##### Input data #####

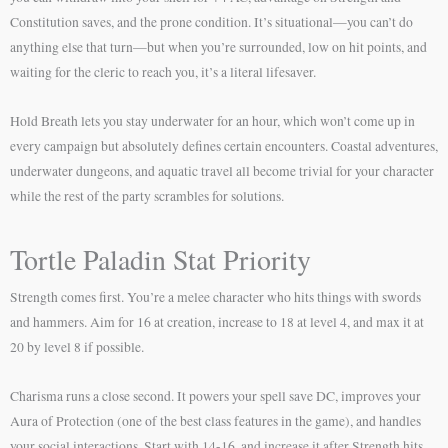
Constitution saves, and the prone condition. It’s situational—you can’t do
anything else that turn—but when you’re surrounded, low on hit points, and
waiting for the cleric to reach you, it’s a literal lifesaver.
Hold Breath lets you stay underwater for an hour, which won’t come up in
every campaign but absolutely defines certain encounters. Coastal adventures,
underwater dungeons, and aquatic travel all become trivial for your character
while the rest of the party scrambles for solutions.
Tortle Paladin Stat Priority
Strength comes first. You’re a melee character who hits things with swords
and hammers. Aim for 16 at creation, increase to 18 at level 4, and max it at
20 by level 8 if possible.
Charisma runs a close second. It powers your spell save DC, improves your
Aura of Protection (one of the best class features in the game), and handles
your social interactions. Start with 14-16, and increase it after Strength hits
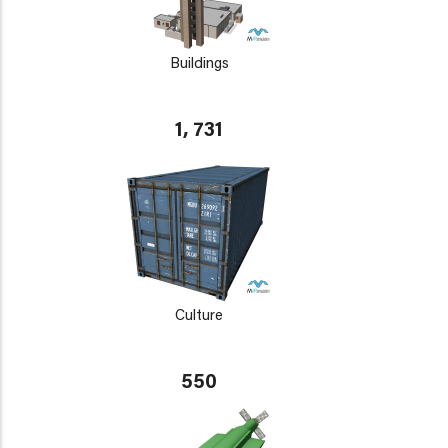
Buildings
1, 731
Culture
550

#####

> [Your assignment]:
Return, from the data, each line where the string "Strength" occurs.

> [Response below]:
Strength comes first. You’re a melee character who hits things with swords
your social interactions. Start with 14-16, and increase it after Strength hits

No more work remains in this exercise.